YES

We show the termination of the TRS R:

  plus(s(X),plus(Y,Z)) -> plus(X,plus(s(s(Y)),Z))
  plus(s(X1),plus(X2,plus(X3,X4))) -> plus(X1,plus(X3,plus(X2,X4)))

-- SCC decomposition.

Consider the dependency pair problem (P, R), where P consists of

p1: plus#(s(X),plus(Y,Z)) -> plus#(X,plus(s(s(Y)),Z))
p2: plus#(s(X),plus(Y,Z)) -> plus#(s(s(Y)),Z)
p3: plus#(s(X1),plus(X2,plus(X3,X4))) -> plus#(X1,plus(X3,plus(X2,X4)))
p4: plus#(s(X1),plus(X2,plus(X3,X4))) -> plus#(X3,plus(X2,X4))
p5: plus#(s(X1),plus(X2,plus(X3,X4))) -> plus#(X2,X4)

and R consists of:

r1: plus(s(X),plus(Y,Z)) -> plus(X,plus(s(s(Y)),Z))
r2: plus(s(X1),plus(X2,plus(X3,X4))) -> plus(X1,plus(X3,plus(X2,X4)))

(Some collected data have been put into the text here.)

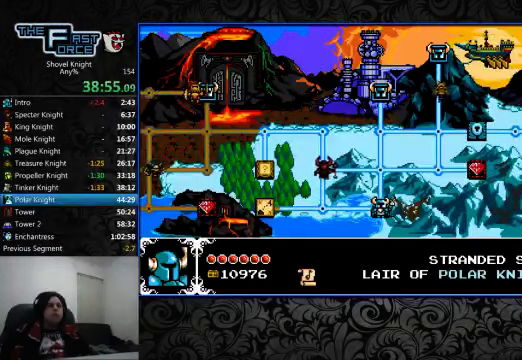
{"buttons": ["CROSS"], "left_stick": "center", "right_stick": "center", "events": [[134, "CROSS", "down"], [200, "CROSS", "up"], [267, "CROSS", "down"], [367, "CROSS", "up"], [434, "CROSS", "down"]]}
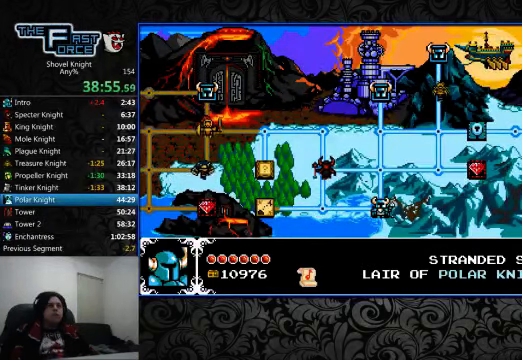
{"buttons": ["CROSS"], "left_stick": "center", "right_stick": "center", "events": [[34, "CROSS", "up"], [134, "CROSS", "down"], [234, "CROSS", "up"], [300, "CROSS", "down"], [400, "CROSS", "up"], [467, "CROSS", "down"]]}
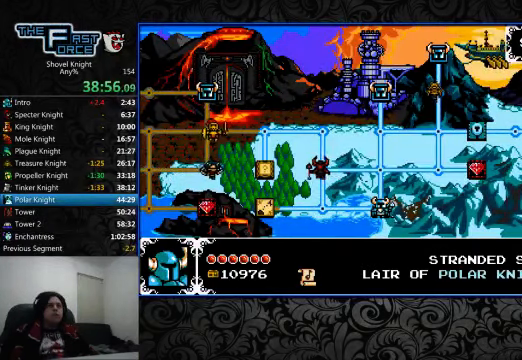
{"buttons": [], "left_stick": "center", "right_stick": "center", "events": [[67, "CROSS", "up"], [134, "CROSS", "down"], [200, "CROSS", "up"], [300, "CROSS", "down"], [400, "CROSS", "up"]]}
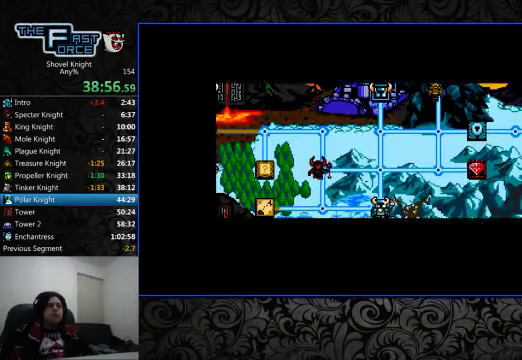
{"buttons": [], "left_stick": "center", "right_stick": "center", "events": []}
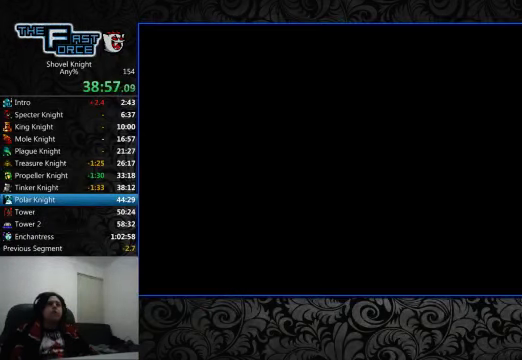
{"buttons": ["DPAD_RIGHT"], "left_stick": "center", "right_stick": "center", "events": [[334, "DPAD_RIGHT", "down"]]}
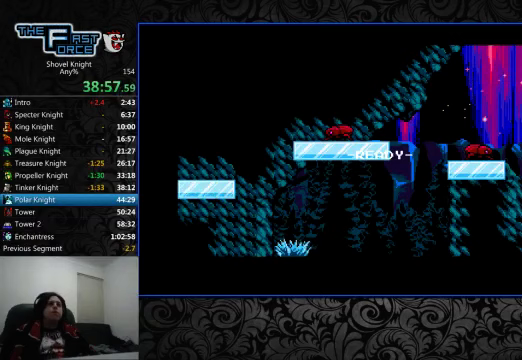
{"buttons": [], "left_stick": "center", "right_stick": "center", "events": [[233, "DPAD_RIGHT", "up"]]}
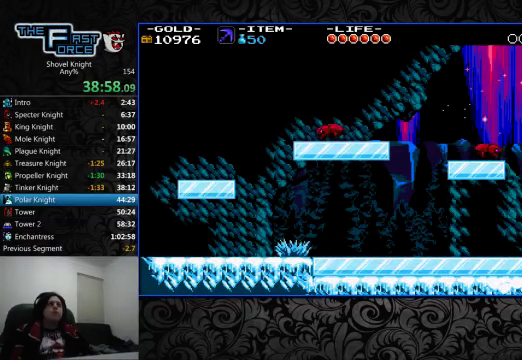
{"buttons": [], "left_stick": "center", "right_stick": "center", "events": []}
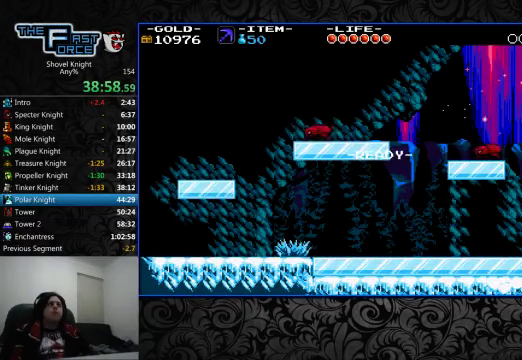
{"buttons": [], "left_stick": "center", "right_stick": "center", "events": []}
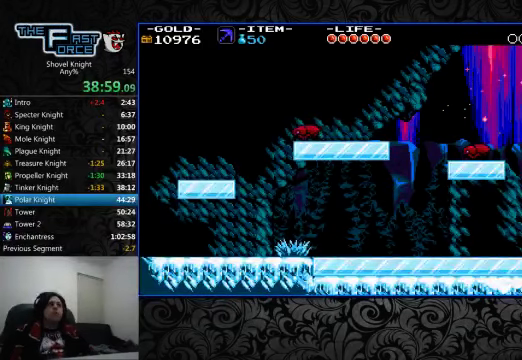
{"buttons": [], "left_stick": "center", "right_stick": "center", "events": []}
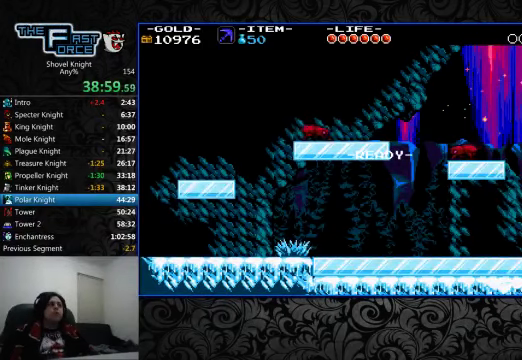
{"buttons": [], "left_stick": "center", "right_stick": "center", "events": []}
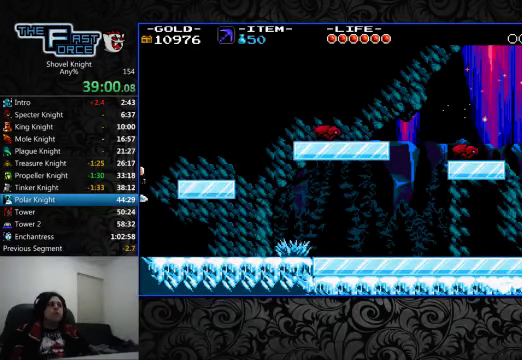
{"buttons": [], "left_stick": "center", "right_stick": "center", "events": []}
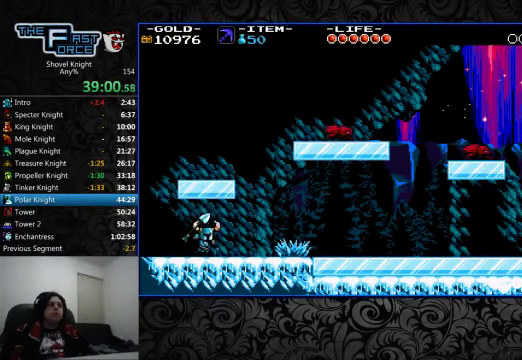
{"buttons": [], "left_stick": "center", "right_stick": "center", "events": []}
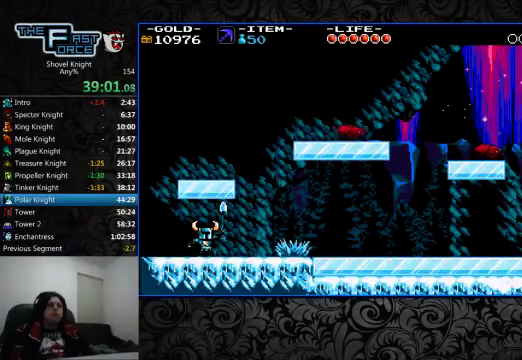
{"buttons": [], "left_stick": "center", "right_stick": "center", "events": []}
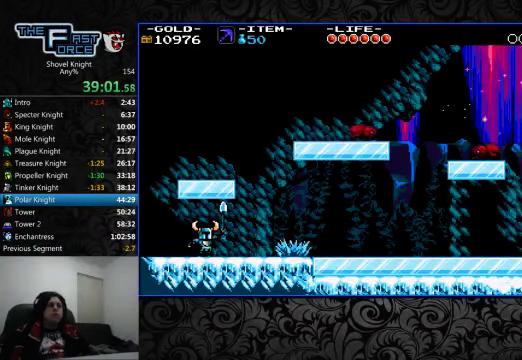
{"buttons": [], "left_stick": "center", "right_stick": "center", "events": []}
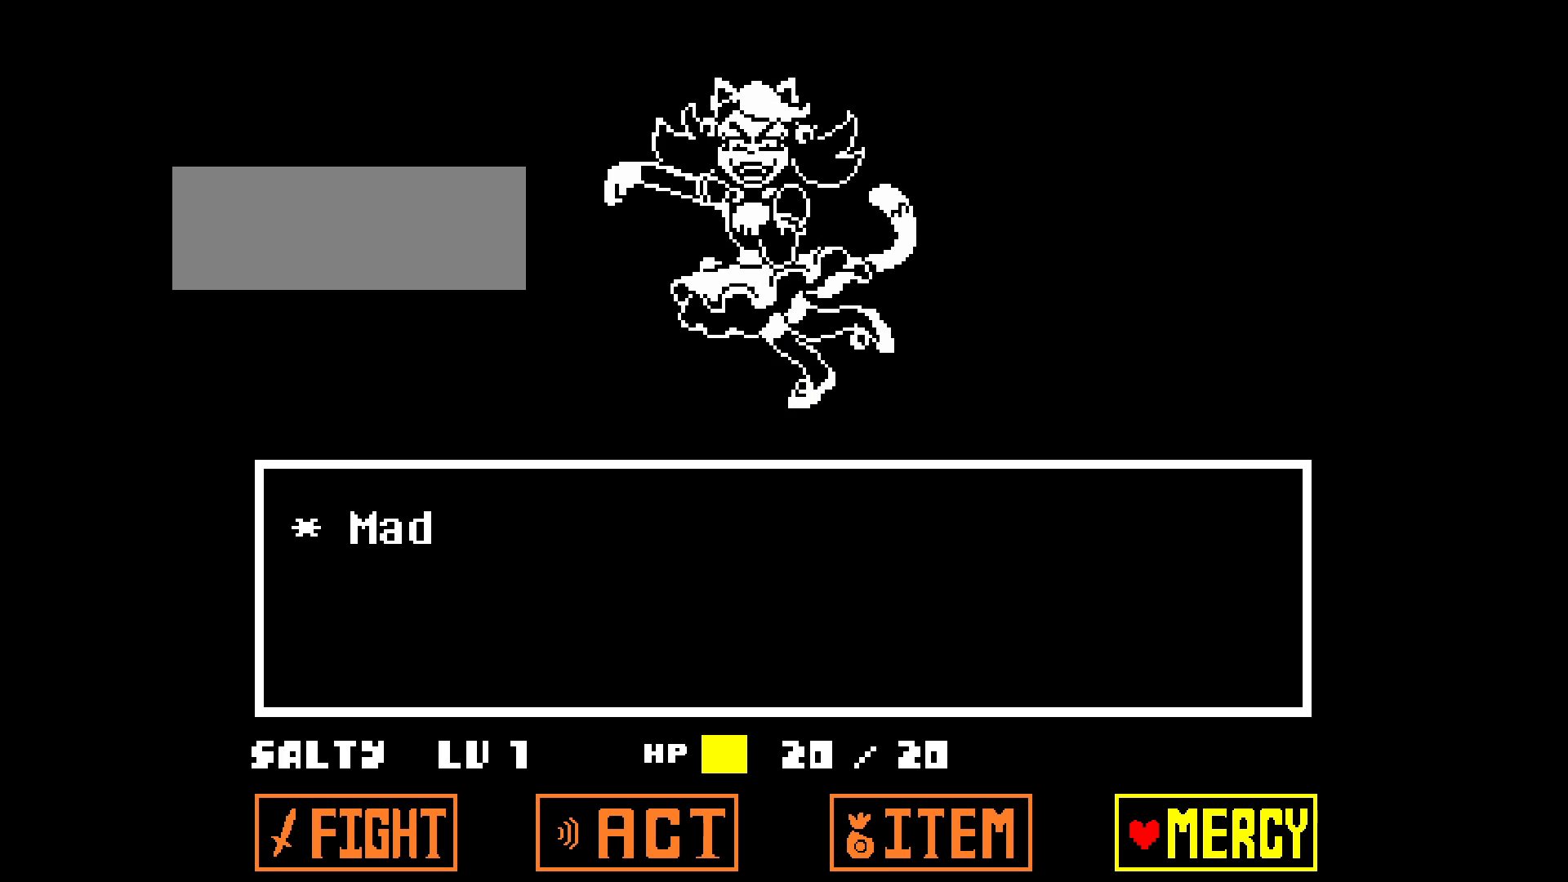
Gameplay with keyboard; each line is a JSON object with the keys held at the frame after it. "events" lists presses ("down") and releases ("up") of "a", "d", "down", "left", "right", "s", "up" and "w" between this image and that frame as [ms after this image, input, new state], when the widget could be followed in between. No other keys are recorded. Mouse input is not recorded.
{"keys": [], "events": []}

The estimated dependency graph contains the following SCCs:

  {p1, p2, p3, p4, p5}


-- Reduction pair.

Consider the dependency pair problem (P, R), where P consists of

p1: plus#(s(X),plus(Y,Z)) -> plus#(X,plus(s(s(Y)),Z))
p2: plus#(s(X1),plus(X2,plus(X3,X4))) -> plus#(X2,X4)
p3: plus#(s(X1),plus(X2,plus(X3,X4))) -> plus#(X3,plus(X2,X4))
p4: plus#(s(X1),plus(X2,plus(X3,X4))) -> plus#(X1,plus(X3,plus(X2,X4)))
p5: plus#(s(X),plus(Y,Z)) -> plus#(s(s(Y)),Z)

and R consists of:

r1: plus(s(X),plus(Y,Z)) -> plus(X,plus(s(s(Y)),Z))
r2: plus(s(X1),plus(X2,plus(X3,X4))) -> plus(X1,plus(X3,plus(X2,X4)))

The set of usable rules consists of

  r1, r2

Take the reduction pair:

  lexicographic combination of reduction pairs:
  
    1. matrix interpretations:
    
      carrier: N^1
      order: standard order
      interpretations:
        plus#_A(x1,x2) = x1 + x2
        s_A(x1) = x1
        plus_A(x1,x2) = x1 + x2 + 1
    
    2. lexicographic path order with precedence:
    
      precedence:
      
        plus > s > plus#
      
      argument filter:
    
        pi(plus#) = 1
        pi(s) = [1]
        pi(plus) = [2]
    

The next rules are strictly ordered:

  p1, p2, p3, p4, p5

We remove them from the problem.  Then no dependency pair remains.